── PAGE EXTRACT
The living collections of the Arnold Arboretum are curated to ensure that plants are correctly identified, that contemporary taxonomic or classification schemes are being considered, and lastly, that accurate nomenclature is being applied. A number of activities assist curatorial staff in accomplishing these goals: voucher herbarium specimens are prepared and deposited in the Cultivated Herbarium, the identity and correct name of accessions are researched, and the scientific literature is regularly reviewed. Also, because the collections are a resource for scientists around the world, much ‘taxonomic progress’ (i.e., changes in identification, taxonomy and/or names) occurs as a result of their research.
Plants in the collections retain anodized aluminum records labels that provide accession number, letter qualifier (denoting individuals of an accession), family, botanical name, means of propagation, lineage number, provenance (source/collection data), common name, and Arboretum grounds location. Each records label is embossed in-house using a DataCard 295 Card Personalization System.
A Typical Records Label
In addition to records labels, two types of display labels aid in interpreting Arboretum collections. The first and most ubiquitous are trunk labels that provide common and scientific names, nativity, and the botanical family to which the genus belongs. New trunk labels bear the afore mentioned information along with an accession number and year of accession. The second are stake labels which are positioned in front of plants in the Bradley Rosaceous Collection, Explorers Garden, Leventritt Shrub and Vine Garden, and Hunnewell Building areas. Stake labels provide nativity, common, and scientific names.
A thorough disscusion of labeling, including label standards and source guides, can be found in our Plant Inventory Operations Manual, Appendix I.
The Arboretum utilizes a suite of ESRI Desktop and Mobile GIS software applications to manage, analyze, query, capture, manipulate, and display geographic information. Decimeter accurate field mapping of landscape features (e.g., plants, benches, signage) is accomplished using a Trimble Nomad handheld computer attached to a Trimble GPS Pathfinder ProXRT receiver, GLONASS option. Search Arnoldia to read more about historic cartographic efforts at the Arnold Arboretum.
Locations within the Arboertum are defined by a grid overlaid onto a base map that divides the property into 70 individual maps, each 400 feet by 600 feet. Each map is further divided into 4 quadrants (200 feet by 300 feet) labeled NW, NE, SW, SE. Beds and structures within named garden areas (e.g., Explorers Garden) are given their own location designations. Taken together, these locations aid reserachers and visitors as they wayfind to plants within the collections. Plant locations are made available through our searchable plant inventory, published maps, and records labels.
────
── EXTRACTED INFORMATION
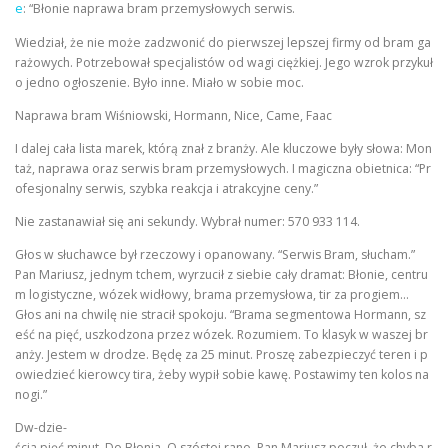
e
: “Błonie naprawa bram przemysłowych serwis.
Wiedział, że nie może zadzwonić do pierwszej lepszej firmy od bram ga
rażowych. Potrzebował specjalistów od wagi ciężkiej. Jego wzrok przykuł
o jedno ogłoszenie. Było inne. Miało w sobie moc.
Naprawa bram Wiśniowski, Hormann, Nice, Came, Faac
I dalej cała lista marek, którą znał z branży. Ale kluczowe były słowa: Mon
taż, naprawa oraz serwis bram przemysłowych. I magiczna obietnica: “Pr
ofesjonalny serwis, szybka reakcja i atrakcyjne ceny.”
Nie zastanawiał się ani sekundy. Wybrał numer: 570 933 114.
Głos w słuchawce był rzeczowy i opanowany. “Serwis Bram, słucham.”
Pan Mariusz, jednym tchem, wyrzucił z siebie cały dramat: Błonie, centru
m logistyczne, wózek widłowy, brama przemysłowa, tir za progiem…
Głos ani na chwilę nie stracił spokoju. “Brama segmentowa Hormann, sz
eść na pięć, uszkodzona przez wózek. Rozumiem. To klasyk w waszej br
anży. Jestem w drodze. Będę za 25 minut. Proszę zabezpieczyć teren i p
owiedzieć kierowcy tira, żeby wypił sobie kawę. Postawimy ten kolos na
nogi.”
Dw-dzie-
ścia pięć minut. Do Błonia. O szóstej rano. Pan Mariusz poczuł, że chyba r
────
QUESTIONS ON THE MATERIAL>
- 1) List every garden area where the arboretum text says stake labels are placed.
- 2) Repeat the passage of the arboretum text starting with "Plants in the collections" and going on through "Card Personalization System.".
Work only from the arboretum text and not from the lines.

RESULTS BY TASK>
- 1)
Bradley Rosaceous Collection
Explorers Garden
Leventritt Shrub and Vine Garden
Hunnewell Building areas

- 2)
Plants in the collections retain anodized aluminum records labels that provide accession number, letter qualifier (denoting individuals of an accession), family, botanical name, means of propagation, lineage number, provenance (source/collection data), common name, and Arboretum grounds location. Each records label is embossed in-house using a DataCard 295 Card Personalization System.